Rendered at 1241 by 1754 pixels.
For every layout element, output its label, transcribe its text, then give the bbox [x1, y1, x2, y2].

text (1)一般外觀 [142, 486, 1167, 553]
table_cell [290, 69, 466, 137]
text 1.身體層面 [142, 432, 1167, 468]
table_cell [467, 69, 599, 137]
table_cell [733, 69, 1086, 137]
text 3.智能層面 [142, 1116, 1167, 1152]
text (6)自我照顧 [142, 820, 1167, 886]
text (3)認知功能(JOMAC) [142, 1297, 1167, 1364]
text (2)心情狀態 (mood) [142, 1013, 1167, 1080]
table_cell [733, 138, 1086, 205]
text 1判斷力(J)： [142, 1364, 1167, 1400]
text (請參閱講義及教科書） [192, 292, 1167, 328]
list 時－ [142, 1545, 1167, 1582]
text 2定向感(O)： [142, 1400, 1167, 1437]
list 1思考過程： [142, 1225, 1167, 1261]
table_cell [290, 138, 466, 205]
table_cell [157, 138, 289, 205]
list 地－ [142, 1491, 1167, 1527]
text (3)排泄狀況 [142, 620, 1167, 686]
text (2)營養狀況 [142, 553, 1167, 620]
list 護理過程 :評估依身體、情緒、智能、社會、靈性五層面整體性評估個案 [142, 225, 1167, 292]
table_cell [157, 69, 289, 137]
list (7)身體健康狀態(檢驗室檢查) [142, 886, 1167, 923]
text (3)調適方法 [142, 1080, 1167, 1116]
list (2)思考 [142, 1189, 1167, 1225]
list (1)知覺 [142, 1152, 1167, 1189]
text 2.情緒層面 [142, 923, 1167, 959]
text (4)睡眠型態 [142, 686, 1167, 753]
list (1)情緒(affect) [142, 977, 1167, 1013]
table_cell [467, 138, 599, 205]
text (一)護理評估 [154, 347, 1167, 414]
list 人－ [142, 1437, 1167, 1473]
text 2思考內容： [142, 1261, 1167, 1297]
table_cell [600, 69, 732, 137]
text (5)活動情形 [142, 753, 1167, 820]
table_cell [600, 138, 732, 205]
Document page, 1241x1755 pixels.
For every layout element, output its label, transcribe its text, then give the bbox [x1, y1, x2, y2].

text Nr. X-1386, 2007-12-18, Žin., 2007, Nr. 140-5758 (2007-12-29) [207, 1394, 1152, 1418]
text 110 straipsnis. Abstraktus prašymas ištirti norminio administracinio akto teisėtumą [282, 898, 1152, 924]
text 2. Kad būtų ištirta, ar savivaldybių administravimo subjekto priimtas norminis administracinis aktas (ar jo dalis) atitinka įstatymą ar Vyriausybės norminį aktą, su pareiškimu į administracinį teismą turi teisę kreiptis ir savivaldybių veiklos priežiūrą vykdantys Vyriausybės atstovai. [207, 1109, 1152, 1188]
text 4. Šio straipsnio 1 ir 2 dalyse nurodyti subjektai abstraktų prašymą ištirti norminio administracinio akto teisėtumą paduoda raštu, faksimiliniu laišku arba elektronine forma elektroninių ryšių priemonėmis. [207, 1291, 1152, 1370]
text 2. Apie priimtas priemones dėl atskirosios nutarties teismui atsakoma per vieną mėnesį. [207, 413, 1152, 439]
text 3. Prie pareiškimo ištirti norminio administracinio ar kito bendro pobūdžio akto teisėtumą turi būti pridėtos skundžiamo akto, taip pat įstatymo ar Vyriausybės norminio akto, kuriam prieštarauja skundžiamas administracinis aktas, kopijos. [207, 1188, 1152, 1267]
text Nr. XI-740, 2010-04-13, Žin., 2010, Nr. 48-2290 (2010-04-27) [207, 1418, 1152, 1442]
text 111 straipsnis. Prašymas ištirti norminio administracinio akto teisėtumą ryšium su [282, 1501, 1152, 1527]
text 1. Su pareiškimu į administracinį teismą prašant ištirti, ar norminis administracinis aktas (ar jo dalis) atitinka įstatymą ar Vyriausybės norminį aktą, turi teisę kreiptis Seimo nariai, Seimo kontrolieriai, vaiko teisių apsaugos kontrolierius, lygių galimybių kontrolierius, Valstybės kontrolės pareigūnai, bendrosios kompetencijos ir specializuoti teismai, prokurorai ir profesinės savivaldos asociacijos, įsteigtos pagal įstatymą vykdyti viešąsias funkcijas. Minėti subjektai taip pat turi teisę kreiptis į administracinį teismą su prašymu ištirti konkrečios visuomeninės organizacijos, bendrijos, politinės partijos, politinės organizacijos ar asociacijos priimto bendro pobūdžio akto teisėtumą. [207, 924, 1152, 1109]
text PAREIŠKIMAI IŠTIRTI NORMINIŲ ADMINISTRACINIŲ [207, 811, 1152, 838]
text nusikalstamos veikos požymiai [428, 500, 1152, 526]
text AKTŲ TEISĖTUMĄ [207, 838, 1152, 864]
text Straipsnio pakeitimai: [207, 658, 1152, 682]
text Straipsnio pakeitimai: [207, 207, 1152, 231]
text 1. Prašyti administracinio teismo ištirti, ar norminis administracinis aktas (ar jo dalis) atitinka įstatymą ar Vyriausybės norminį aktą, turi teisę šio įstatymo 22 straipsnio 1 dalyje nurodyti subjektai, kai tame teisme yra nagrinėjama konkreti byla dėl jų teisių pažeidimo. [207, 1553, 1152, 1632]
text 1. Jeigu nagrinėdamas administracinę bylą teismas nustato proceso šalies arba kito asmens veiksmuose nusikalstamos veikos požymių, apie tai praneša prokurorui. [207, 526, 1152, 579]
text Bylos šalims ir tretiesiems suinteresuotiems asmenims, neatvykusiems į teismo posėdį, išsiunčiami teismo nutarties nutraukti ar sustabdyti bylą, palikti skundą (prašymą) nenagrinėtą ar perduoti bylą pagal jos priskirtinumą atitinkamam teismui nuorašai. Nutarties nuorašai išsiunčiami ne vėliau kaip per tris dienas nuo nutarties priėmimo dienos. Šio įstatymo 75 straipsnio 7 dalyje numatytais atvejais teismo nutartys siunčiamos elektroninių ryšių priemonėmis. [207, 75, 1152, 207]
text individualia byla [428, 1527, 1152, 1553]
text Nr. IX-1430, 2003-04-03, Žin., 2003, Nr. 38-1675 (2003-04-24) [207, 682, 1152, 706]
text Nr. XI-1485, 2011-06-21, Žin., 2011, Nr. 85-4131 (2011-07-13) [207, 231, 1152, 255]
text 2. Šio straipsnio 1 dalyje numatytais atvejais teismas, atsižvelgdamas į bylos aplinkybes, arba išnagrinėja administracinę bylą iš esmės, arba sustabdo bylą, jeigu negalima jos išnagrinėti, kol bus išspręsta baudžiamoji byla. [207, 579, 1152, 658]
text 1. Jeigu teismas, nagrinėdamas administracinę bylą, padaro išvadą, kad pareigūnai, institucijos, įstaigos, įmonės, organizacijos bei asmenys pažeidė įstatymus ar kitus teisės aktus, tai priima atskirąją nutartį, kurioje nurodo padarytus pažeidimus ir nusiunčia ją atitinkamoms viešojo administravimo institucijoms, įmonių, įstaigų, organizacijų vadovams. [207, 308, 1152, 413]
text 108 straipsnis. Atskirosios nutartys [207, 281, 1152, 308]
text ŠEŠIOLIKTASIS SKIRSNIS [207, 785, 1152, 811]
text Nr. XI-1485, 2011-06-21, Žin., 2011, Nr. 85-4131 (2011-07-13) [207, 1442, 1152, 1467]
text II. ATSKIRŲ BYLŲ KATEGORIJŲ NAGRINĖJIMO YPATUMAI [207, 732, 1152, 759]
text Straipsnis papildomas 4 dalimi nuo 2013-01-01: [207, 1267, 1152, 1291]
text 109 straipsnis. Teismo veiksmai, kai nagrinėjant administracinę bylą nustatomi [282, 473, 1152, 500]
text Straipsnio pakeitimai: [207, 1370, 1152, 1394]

EXERCISE INSTRUCTIONS >>
Set down every line of the data above again, word for word and in the same order.

SOLVED EXERCISE >>
Rendered at 1241 by 1754 pixels.
For every layout element, output its label, transcribe its text, then give the bbox [x1, y1, x2, y2].

text (1)一般外觀 [142, 486, 1167, 553]
table_cell [290, 69, 466, 137]
text 1.身體層面 [142, 432, 1167, 468]
table_cell [467, 69, 599, 137]
table_cell [733, 69, 1086, 137]
text 3.智能層面 [142, 1116, 1167, 1152]
text (6)自我照顧 [142, 820, 1167, 886]
text (3)認知功能(JOMAC) [142, 1297, 1167, 1364]
text (2)心情狀態 (mood) [142, 1013, 1167, 1080]
table_cell [733, 138, 1086, 205]
text 1判斷力(J)： [142, 1364, 1167, 1400]
text (請參閱講義及教科書） [192, 292, 1167, 328]
list 時－ [142, 1545, 1167, 1582]
text 2定向感(O)： [142, 1400, 1167, 1437]
list 1思考過程： [142, 1225, 1167, 1261]
table_cell [290, 138, 466, 205]
table_cell [157, 138, 289, 205]
list 地－ [142, 1491, 1167, 1527]
text (3)排泄狀況 [142, 620, 1167, 686]
text (2)營養狀況 [142, 553, 1167, 620]
list 護理過程 :評估依身體、情緒、智能、社會、靈性五層面整體性評估個案 [142, 225, 1167, 292]
table_cell [157, 69, 289, 137]
list (7)身體健康狀態(檢驗室檢查) [142, 886, 1167, 923]
text (3)調適方法 [142, 1080, 1167, 1116]
list (2)思考 [142, 1189, 1167, 1225]
list (1)知覺 [142, 1152, 1167, 1189]
text 2.情緒層面 [142, 923, 1167, 959]
text (4)睡眠型態 [142, 686, 1167, 753]
list (1)情緒(affect) [142, 977, 1167, 1013]
table_cell [467, 138, 599, 205]
text (一)護理評估 [154, 347, 1167, 414]
list 人－ [142, 1437, 1167, 1473]
text 2思考內容： [142, 1261, 1167, 1297]
table_cell [600, 69, 732, 137]
text (5)活動情形 [142, 753, 1167, 820]
table_cell [600, 138, 732, 205]
Document page, 1241x1755 pixels.
For every layout element, output its label, transcribe its text, then give the bbox [x1, y1, x2, y2].

text Nr. X-1386, 2007-12-18, Žin., 2007, Nr. 140-5758 (2007-12-29) [207, 1394, 1152, 1418]
text 110 straipsnis. Abstraktus prašymas ištirti norminio administracinio akto teisėtumą [282, 898, 1152, 924]
text 2. Kad būtų ištirta, ar savivaldybių administravimo subjekto priimtas norminis administracinis aktas (ar jo dalis) atitinka įstatymą ar Vyriausybės norminį aktą, su pareiškimu į administracinį teismą turi teisę kreiptis ir savivaldybių veiklos priežiūrą vykdantys Vyriausybės atstovai. [207, 1109, 1152, 1188]
text 4. Šio straipsnio 1 ir 2 dalyse nurodyti subjektai abstraktų prašymą ištirti norminio administracinio akto teisėtumą paduoda raštu, faksimiliniu laišku arba elektronine forma elektroninių ryšių priemonėmis. [207, 1291, 1152, 1370]
text 2. Apie priimtas priemones dėl atskirosios nutarties teismui atsakoma per vieną mėnesį. [207, 413, 1152, 439]
text 3. Prie pareiškimo ištirti norminio administracinio ar kito bendro pobūdžio akto teisėtumą turi būti pridėtos skundžiamo akto, taip pat įstatymo ar Vyriausybės norminio akto, kuriam prieštarauja skundžiamas administracinis aktas, kopijos. [207, 1188, 1152, 1267]
text Nr. XI-740, 2010-04-13, Žin., 2010, Nr. 48-2290 (2010-04-27) [207, 1418, 1152, 1442]
text 111 straipsnis. Prašymas ištirti norminio administracinio akto teisėtumą ryšium su [282, 1501, 1152, 1527]
text 1. Su pareiškimu į administracinį teismą prašant ištirti, ar norminis administracinis aktas (ar jo dalis) atitinka įstatymą ar Vyriausybės norminį aktą, turi teisę kreiptis Seimo nariai, Seimo kontrolieriai, vaiko teisių apsaugos kontrolierius, lygių galimybių kontrolierius, Valstybės kontrolės pareigūnai, bendrosios kompetencijos ir specializuoti teismai, prokurorai ir profesinės savivaldos asociacijos, įsteigtos pagal įstatymą vykdyti viešąsias funkcijas. Minėti subjektai taip pat turi teisę kreiptis į administracinį teismą su prašymu ištirti konkrečios visuomeninės organizacijos, bendrijos, politinės partijos, politinės organizacijos ar asociacijos priimto bendro pobūdžio akto teisėtumą. [207, 924, 1152, 1109]
text PAREIŠKIMAI IŠTIRTI NORMINIŲ ADMINISTRACINIŲ [207, 811, 1152, 838]
text nusikalstamos veikos požymiai [428, 500, 1152, 526]
text AKTŲ TEISĖTUMĄ [207, 838, 1152, 864]
text Straipsnio pakeitimai: [207, 658, 1152, 682]
text Straipsnio pakeitimai: [207, 207, 1152, 231]
text 1. Prašyti administracinio teismo ištirti, ar norminis administracinis aktas (ar jo dalis) atitinka įstatymą ar Vyriausybės norminį aktą, turi teisę šio įstatymo 22 straipsnio 1 dalyje nurodyti subjektai, kai tame teisme yra nagrinėjama konkreti byla dėl jų teisių pažeidimo. [207, 1553, 1152, 1632]
text 1. Jeigu nagrinėdamas administracinę bylą teismas nustato proceso šalies arba kito asmens veiksmuose nusikalstamos veikos požymių, apie tai praneša prokurorui. [207, 526, 1152, 579]
text Bylos šalims ir tretiesiems suinteresuotiems asmenims, neatvykusiems į teismo posėdį, išsiunčiami teismo nutarties nutraukti ar sustabdyti bylą, palikti skundą (prašymą) nenagrinėtą ar perduoti bylą pagal jos priskirtinumą atitinkamam teismui nuorašai. Nutarties nuorašai išsiunčiami ne vėliau kaip per tris dienas nuo nutarties priėmimo dienos. Šio įstatymo 75 straipsnio 7 dalyje numatytais atvejais teismo nutartys siunčiamos elektroninių ryšių priemonėmis. [207, 75, 1152, 207]
text individualia byla [428, 1527, 1152, 1553]
text Nr. IX-1430, 2003-04-03, Žin., 2003, Nr. 38-1675 (2003-04-24) [207, 682, 1152, 706]
text Nr. XI-1485, 2011-06-21, Žin., 2011, Nr. 85-4131 (2011-07-13) [207, 231, 1152, 255]
text 2. Šio straipsnio 1 dalyje numatytais atvejais teismas, atsižvelgdamas į bylos aplinkybes, arba išnagrinėja administracinę bylą iš esmės, arba sustabdo bylą, jeigu negalima jos išnagrinėti, kol bus išspręsta baudžiamoji byla. [207, 579, 1152, 658]
text 1. Jeigu teismas, nagrinėdamas administracinę bylą, padaro išvadą, kad pareigūnai, institucijos, įstaigos, įmonės, organizacijos bei asmenys pažeidė įstatymus ar kitus teisės aktus, tai priima atskirąją nutartį, kurioje nurodo padarytus pažeidimus ir nusiunčia ją atitinkamoms viešojo administravimo institucijoms, įmonių, įstaigų, organizacijų vadovams. [207, 308, 1152, 413]
text 108 straipsnis. Atskirosios nutartys [207, 281, 1152, 308]
text ŠEŠIOLIKTASIS SKIRSNIS [207, 785, 1152, 811]
text Nr. XI-1485, 2011-06-21, Žin., 2011, Nr. 85-4131 (2011-07-13) [207, 1442, 1152, 1467]
text II. ATSKIRŲ BYLŲ KATEGORIJŲ NAGRINĖJIMO YPATUMAI [207, 732, 1152, 759]
text Straipsnis papildomas 4 dalimi nuo 2013-01-01: [207, 1267, 1152, 1291]
text 109 straipsnis. Teismo veiksmai, kai nagrinėjant administracinę bylą nustatomi [282, 473, 1152, 500]
text Straipsnio pakeitimai: [207, 1370, 1152, 1394]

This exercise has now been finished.